Friday, June 25, 2010

Banana Sherbet

I couldn't resist posting two ice cream recipes in one week. I've had so much fun making these, and it's the perfect summer dessert. No need for an oven; cold and refreshing.

This one is SO easy and quick to pull together - but it requires time to let the simple syrup cool off, and then time to let the sherbet freeze hard in the freezer. So plan ahead! This recipe makes "only" 2 1/2 cups - if you have a cuisinart ice cream freezer you could easily double this recipe and still freeze it all in one batch.

Start by bringing the water and sugar to a boil,

then stir and cook until the sugar is fully dissolved. Set aside to cool completely.(If you want to accelerate the process, you can put the syrup in the fridge or even the freezer for a while.)

Once the syrup is cool, in a blender combine the evaporated milk, orange juice, lemon juice, and bananas

then add the simple syrup.

Puree until smooth.

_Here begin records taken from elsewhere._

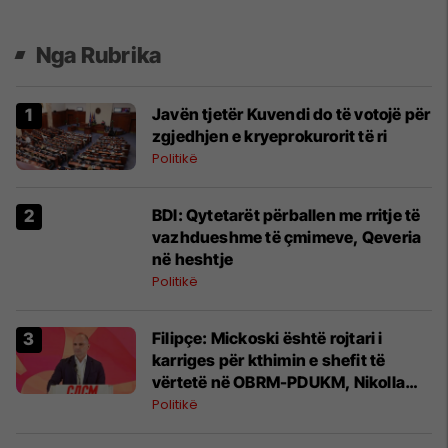
Nga Rubrika
Javën tjetër Kuvendi do të votojë për
zgjedhjen e kryeprokurorit të ri
Politikë
BDI: Qytetarët përballen me rritje të
vazhdueshme të çmimeve, Qeveria
në heshtje
Politikë
Filipçe: Mickoski është rojtari i
karriges për kthimin e shefit të
vërtetë në OBRM-PDUKM, Nikolla
Gruevski
Politikë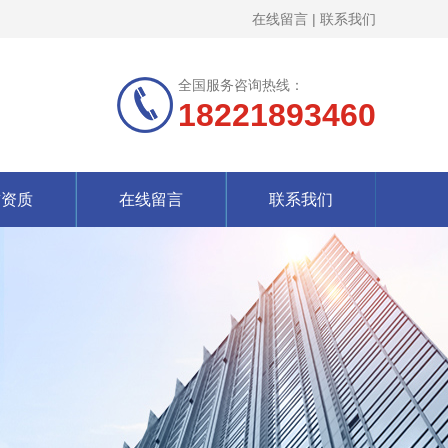
在线留言
|
联系我们
全国服务咨询热线：
18221893460
誉资质
在线留言
联系我们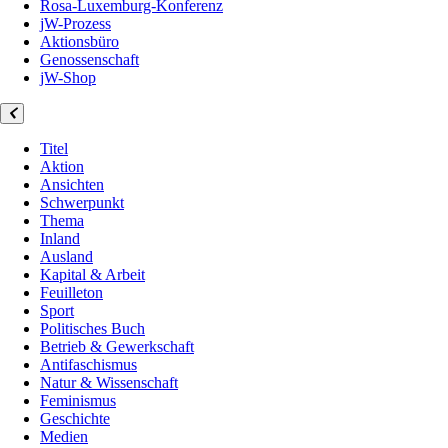
Rosa-Luxemburg-Konferenz
jW-Prozess
Aktionsbüro
Genossenschaft
jW-Shop
Titel
Aktion
Ansichten
Schwerpunkt
Thema
Inland
Ausland
Kapital & Arbeit
Feuilleton
Sport
Politisches Buch
Betrieb & Gewerkschaft
Antifaschismus
Natur & Wissenschaft
Feminismus
Geschichte
Medien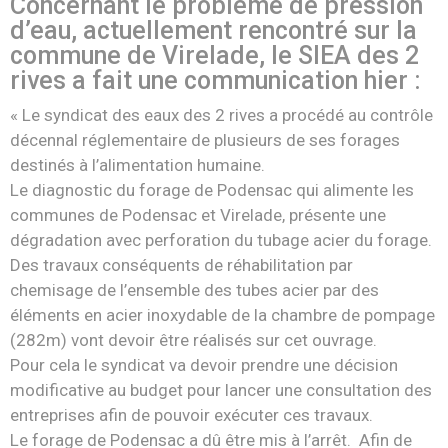
Concernant le problème de pression
d’eau, actuellement rencontré sur la
commune de Virelade, le SIEA des 2
rives a fait une communication hier :
« Le syndicat des eaux des 2 rives a procédé au contrôle
décennal réglementaire de plusieurs de ses forages
destinés à l’alimentation humaine.
Le diagnostic du forage de Podensac qui alimente les
communes de Podensac et Virelade, présente une
dégradation avec perforation du tubage acier du forage.
Des travaux conséquents de réhabilitation par
chemisage de l’ensemble des tubes acier par des
éléments en acier inoxydable de la chambre de pompage
(282m) vont devoir être réalisés sur cet ouvrage.
Pour cela le syndicat va devoir prendre une décision
modificative au budget pour lancer une consultation des
entreprises afin de pouvoir exécuter ces travaux.
Le forage de Podensac a dû être mis à l’arrêt. Afin de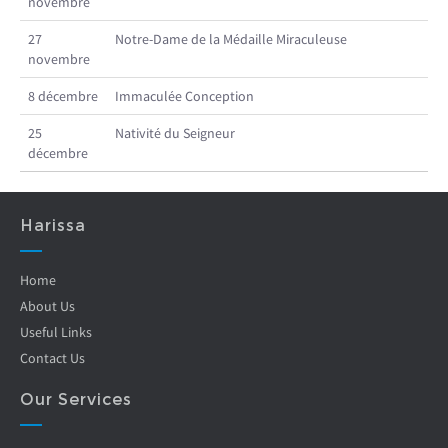
novembre
27
Notre-Dame de la Médaille Miraculeuse
novembre
8 décembre
Immaculée Conception
25
Nativité du Seigneur
décembre
Harissa
Home
About Us
Useful Links
Contact Us
Our Services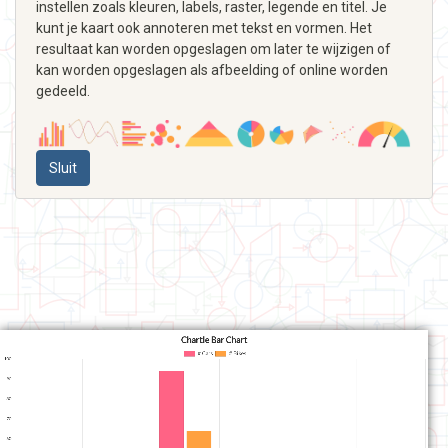
instellen zoals kleuren, labels, raster, legende en titel. Je
kunt je kaart ook annoteren met tekst en vormen. Het
resultaat kan worden opgeslagen om later te wijzigen of
kan worden opgeslagen als afbeelding of online worden
gedeeld.
Sluit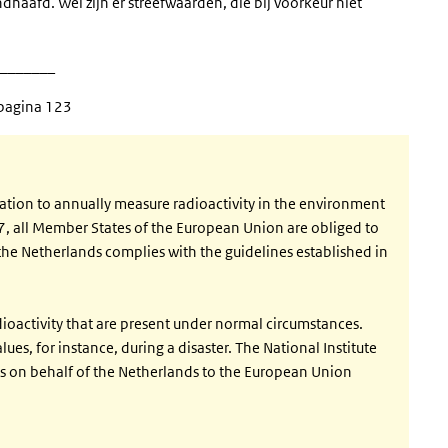
haafd. Wel zijn er streefwaarden, die bij voorkeur niet
_______
 pagina 123
gation to annually measure radioactivity in the environment
7, all Member States of the European Union are obliged to
he Netherlands complies with the guidelines established in
oactivity that are present under normal circumstances.
es, for instance, during a disaster. The National Institute
ts on behalf of the Netherlands to the European Union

Add the mixture to your ice cream freezer,

and freeze according to its directions. Mine took about 25 minutes. It won't be completely frozen,

so transfer it to a freezer-safe container and freeze for about 4 hours before serving.

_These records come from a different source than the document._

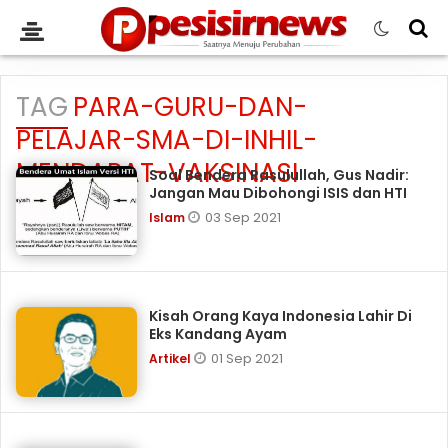
TAG
PARA-GURU-DAN-
PELAJAR-SMA-DI-INHIL-
MENDAPAT-VAKSINASI
Soal Bendera Rasulullah, Gus Nadir:
Jangan Mau Dibohongi ISIS dan HTI
03 Sep 2021
Islam
Kisah Orang Kaya Indonesia Lahir Di
Eks Kandang Ayam
01 Sep 2021
Artikel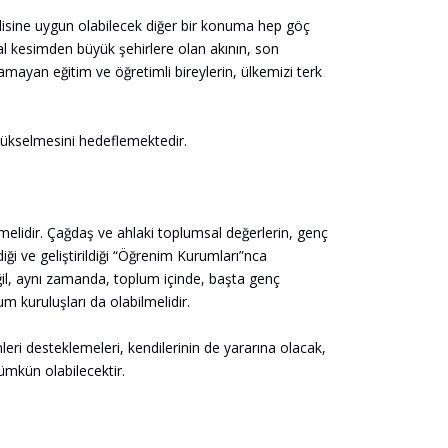
ndisine uygun olabilecek diğer bir konuma hep göç
sal kesimden büyük şehirlere olan akının, son
lamayan eğitim ve öğretimli bireylerin, ülkemizi terk
yükselmesini hedeflemektedir.
melidir. Çağdaş ve ahlaki toplumsal değerlerin, genç
diği ve geliştirildiği “Öğrenim Kurumları”nca
il, aynı zamanda, toplum içinde, başta genç
um kuruluşları da olabilmelidir.
mleri desteklemeleri, kendilerinin de yararına olacak,
ümkün olabilecektir.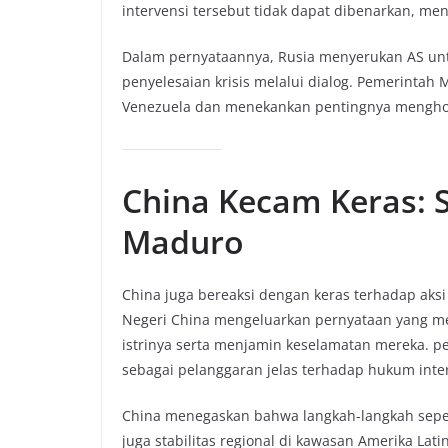
intervensi tersebut tidak dapat dibenarkan, m
Dalam pernyataannya, Rusia menyerukan AS unt
penyelesaian krisis melalui dialog. Pemerintah
Venezuela dan menekankan pentingnya menghor
China Kecam Keras:
Maduro
China juga bereaksi dengan keras terhadap aks
Negeri China mengeluarkan pernyataan yang 
istrinya serta menjamin keselamatan mereka. 
sebagai pelanggaran jelas terhadap hukum inte
China menegaskan bahwa langkah-langkah sepert
juga stabilitas regional di kawasan Amerika Lat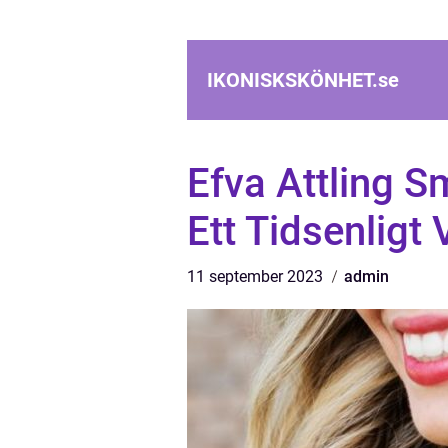
IKONISKSKÖNHET.
se
Efva Attling S
Ett Tidsenligt
11 september 2023
admin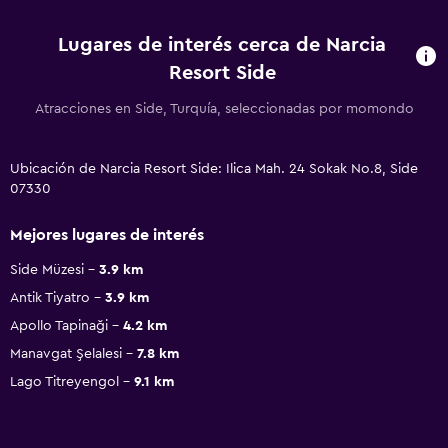
Lugares de interés cerca de Narcia
Resort Side
Atracciones en Side, Turquía, seleccionadas por momondo
Ubicación de Narcia Resort Side: Ilica Mah. 24 Sokak No.8, Side
07330
Mejores lugares de interés
Side Müzesi
3.9 km
Antik Tiyatro
3.9 km
Apollo Tapinaği
4.2 km
Manavgat Şelalesi
7.8 km
Lago Titreyengol
9.1 km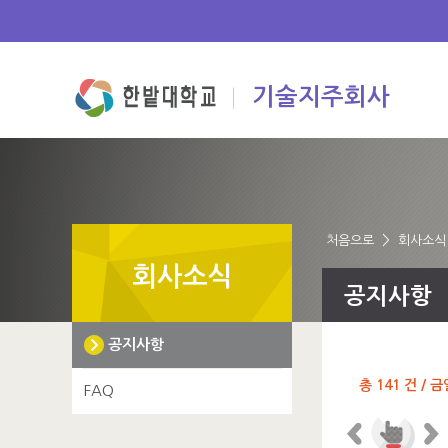
본문 바로가기
주요메뉴 바로가기
하위메뉴 바로가기
기술지주회사
>
처음으로
회사소식
회사소식
공지사항
공지사항
총 141 건 / 금
FAQ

Find more great recipes at Foodie Friday, Food on Fridays, Friday Food and the Krazy Kitchen.

Banana Sherbet

1 cup water
2/3 cup sugar
1/3 cup evaporated milk
1/3 cup orange juice
2 Tbsp. lemon juice
2 medium bananas, cut into chunks.

In a small saucepan, bring water and sugar to a boil. Cook and stir until sugar is dissolved; set aside to cool completely.

Place the evaporated milk, orange juice, lemon juice and banana in a blender. Add the sugar syrup; cover and process until smooth. Pour into the ice cream freezer and freeze; transfer to a freezer-safe container and freeze for 4 hours or until firm. Makes 2 1/2 cups


  1. We love bananas at our house. This sounds delicious!!

  2. how delicious is that love it will have to try it for sure

  3. I so want an icecream maker. This sounds heavenly.